Pour éviter une « catastrophe diplomatique », les Européens vont tenter d’arracher un accord mardi à Bruxelles sur la réduction de leurs émissions de gaz à effet de serre en 2035 et 2040, juste avant la conférence de l’ONU sur le climat au Brésil.
« Il faut être 27 pour danser le tango », a prévenu en souriant le commissaire européen en charge du climat Wopke Hoekstra, laissant augurer des tractations difficiles.
La décision « doit être prise aujourd’hui », a martelé de son côté le ministre allemand Carsten Schneider. « Je souhaite que nos chefs d’État et de gouvernement se rendent au Brésil avec un mandat très fort, un rôle de leader clair pour l’Europe ».
Les ministres de l’environnement des Vingt-sept doivent s’accorder à l’unanimité sur la réduction de leurs émissions de gaz à effet de serre en 2035 – un chiffre que l’ONU leur réclame depuis des mois pour la COP – et à la majorité qualifiée sur leur loi climat en 2040.
A ce stade, ils n’ont pas endossé l’objectif proposé par la Commission européenne de baisser de 90% les émissions en 2040 par rapport à 1990 – l’UE en était à -37% en 2023 – , avec à la clé des transformations majeures pour l’industrie et le quotidien des Européens
Le bras de fer est difficile dans une Europe qui a relégué les questions climatiques derrière les enjeux de défense et de compétitivité ces derniers mois.
L’Espagne, les pays scandinaves et l’Allemagne soutiennent l’objectif de la Commission.
Mais pas la Hongrie, ni la Pologne, la République Tchèque ou l’Italie, qui y voient une menace pour leur industrie.
La France a quant à elle entretenu le suspense jusqu’au bout, s’attirant les foudres des organisations environnementales.

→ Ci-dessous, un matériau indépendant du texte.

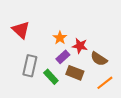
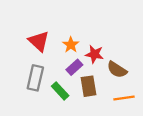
red triangle: (21, 30) -> (39, 41), moved
brown rectangle: (75, 73) -> (89, 86), turned 60
orange line: (105, 83) -> (124, 98), turned 30

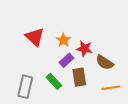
gray rectangle: (35, 78) -> (25, 87), moved

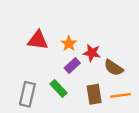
red triangle: (35, 37) -> (38, 40), turned -36
brown rectangle: (79, 77) -> (94, 94), moved

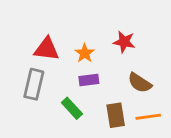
red star: (92, 53) -> (124, 42), moved
purple rectangle: (72, 65) -> (89, 80), turned 35
gray rectangle: (27, 94) -> (34, 84), moved

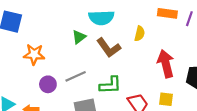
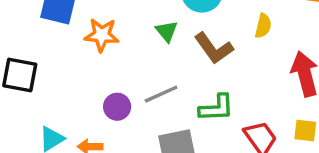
green triangle: (79, 37) -> (167, 31), turned -32
orange star: (34, 54) -> (102, 35), moved

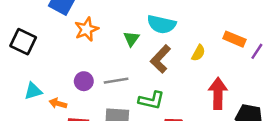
orange star: (102, 35) -> (86, 29), turned 30
brown L-shape: (214, 48) -> (160, 59), turned 64

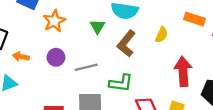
purple circle: (84, 81) -> (56, 57), moved
orange arrow: (58, 103) -> (21, 57), moved

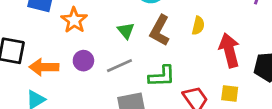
green triangle: (97, 27) -> (126, 31), moved
yellow semicircle: (162, 35) -> (198, 26), moved
orange arrow: (21, 57) -> (44, 67), size x1.5

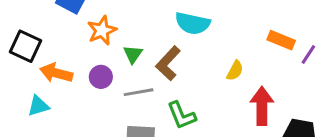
green triangle: (126, 31) -> (133, 54), moved
brown L-shape: (160, 31) -> (168, 63), moved
green L-shape: (162, 76) -> (182, 115), turned 56

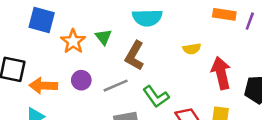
green triangle: (133, 54) -> (103, 37), moved
yellow semicircle: (235, 71) -> (192, 49), turned 66

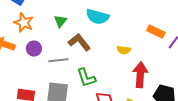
orange star: (73, 41) -> (24, 23), moved, turned -30
brown L-shape: (135, 56) -> (79, 42), turned 95

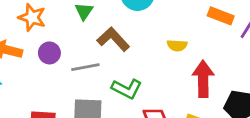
green L-shape: (86, 78) -> (127, 89), turned -40

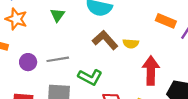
brown L-shape: (113, 39) -> (105, 40), moved
purple circle: (49, 53) -> (28, 62), moved

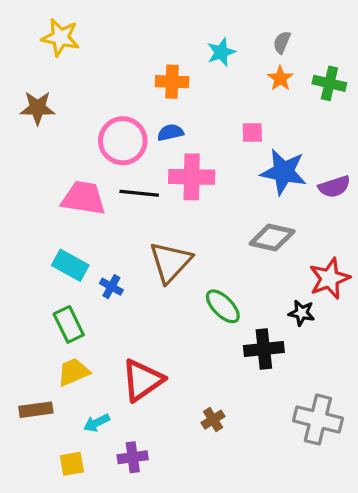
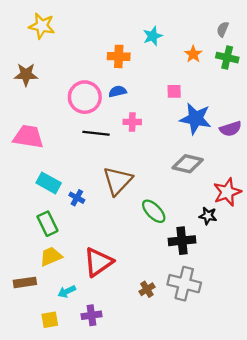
gray semicircle: (282, 42) -> (223, 29), moved
pink cross: (192, 177) -> (132, 122), size x0.6
pink trapezoid: (83, 198) -> (28, 137), moved
gray cross: (318, 420) -> (184, 284), moved

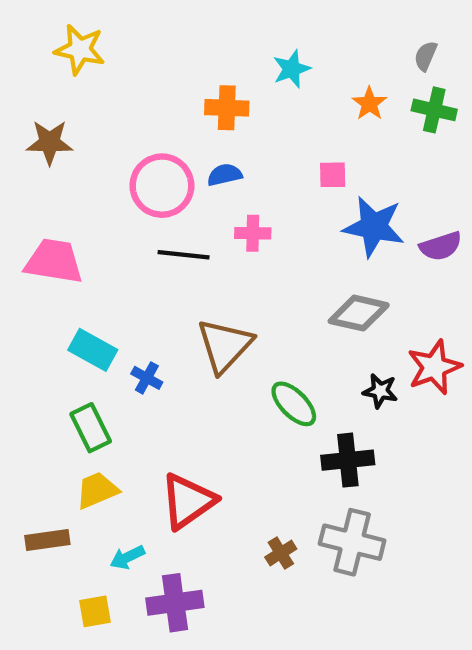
black star: (208, 216) -> (380, 391), moved
purple cross: (92, 315) -> (175, 603), size x1.4

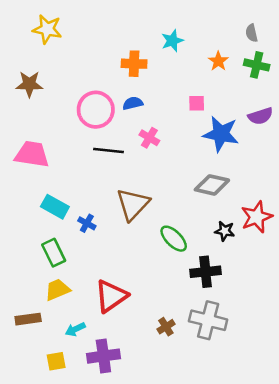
gray semicircle: (426, 56) -> (252, 33), turned -36
pink cross: (253, 233) -> (149, 138), turned 30
purple semicircle: (441, 246) -> (260, 116), moved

Paris a successivement réclamé des garanties sur le nucléaire, le financement des industries propres, puis un « frein d’urgence » pour prendre en compte les incertitudes sur la capacité des puits de carbone (forêts, sols…) à absorber du CO2, au moment où l’état des forêts se dégrade en Europe.
– « Echappatoires inutiles » –
Pour rassurer les plus réticents, les discussions porteront mardi sur ces « flexibilités » accordées aux Etats, dont la possibilité d’acquérir des crédits carbone internationaux, qui financeraient des projets en dehors de l’Europe.
La Commission européenne a fait un geste début juillet en proposant d’intégrer jusqu’à 3% de ces crédits carbone dans la baisse des émissions de 90%.
Insuffisant pour une série de pays, dont la France, qui fixe désormais comme condition une part de 5% de crédits internationaux pour adopter l’objectif 2040.